Closter’s housing stock tells the story clearly. Most of the borough was built out in the 1950s and 1960s, after the Palisades Interstate Parkway opened and families started moving into the Northern Valley in earnest. That means a large share of homes here are 60 to 70 years old — and the siding on many of them is either original or was replaced once, decades ago. First-generation vinyl from the 1980s and 1990s is now 30 to 40 years in. It was never meant to last this long.
The freeze-thaw cycles Bergen County puts homes through every winter are relentless. Water gets into micro-cracks, freezes, expands, and opens those cracks a little wider each season. When the siding is properly installed — with the right moisture barrier, correctly lapped panels, and flashing that actually seals at every penetration — that cycle stops doing damage. Your walls stay dry, your insulation stays effective, and your home holds its value in a market where buyers and their attorneys look closely at everything.
We’ve been working on homes in Bergen County for nearly ten years. Not a franchise. Not a seasonal crew. A local, family-run operation that built our reputation the hard way — one project at a time, through word-of-mouth from homeowners in Closter, Demarest, Cresskill, and surrounding communities who told their neighbors.
That matters in a community like Closter. This is a town where people talk. Where your neighbor at Closter Plaza knows our name, and where a bad job follows a company for years. The reviews that drive this business aren’t from a marketing campaign — they’re from real homeowners in the Northern Valley who saw the finished work and chose to share it.
Being a full-service exterior contractor — roofing, gutters, and siding — also means we understand how a home’s exterior works as a system. Where a siding-only crew might miss a flashing issue at the roof-wall line, or leave a gutter problem that feeds water directly behind new panels, we catch it. Because we’ve seen what happens when those details are skipped.

**DATA EXTRACTS:**
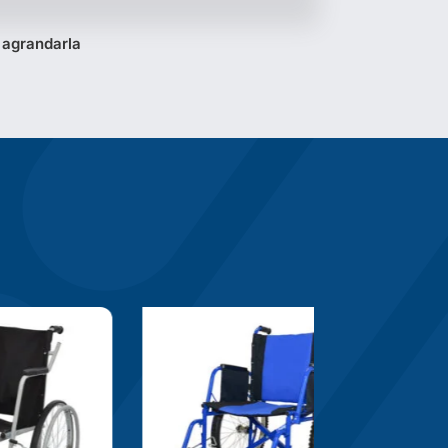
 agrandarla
* * *
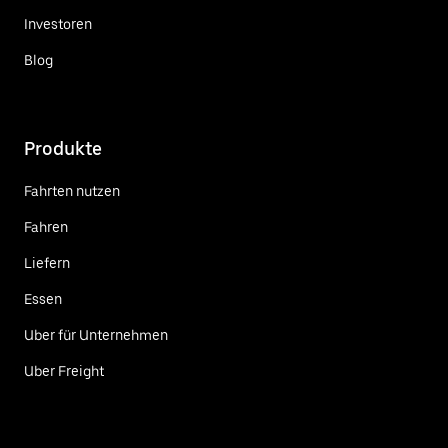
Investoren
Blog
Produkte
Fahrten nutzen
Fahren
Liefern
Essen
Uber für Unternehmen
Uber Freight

**YOUR TASK:** Please continue the text about siding work on Closter homes, starting after its last sentence.

**EXERCISE RESPONSE:**
It starts with a free inspection. A trained eye walks your exterior — not just the siding panels, but the substrate underneath, the flashing at every transition, the condition of trim and corner posts, and anywhere moisture may have already found a way in. For older homes in Closter, especially the mid-century colonials and split-levels that make up most of the borough, that assessment often reveals things a surface-level quote would miss entirely.
From there, you get a written estimate. Not a ballpark, not a verbal number that shifts when the crew shows up — a written scope of work with materials, labor, and pricing spelled out before anything starts. In New Jersey, siding replacement typically requires a construction permit through the borough’s Construction Code office. We handle that process for you, so you’re not chasing paperwork or worrying about what shows up in a permit history search when you eventually sell.
Installation is done with the Bergen County climate in mind. That means proper moisture barriers, correctly installed flashing at every window, door, and roof-wall intersection, and panel installation that accounts for seasonal expansion. When the job is done, the site is cleaned and you do a walkthrough. If something isn’t right, it gets addressed before the crew leaves — not after a series of calls and follow-ups.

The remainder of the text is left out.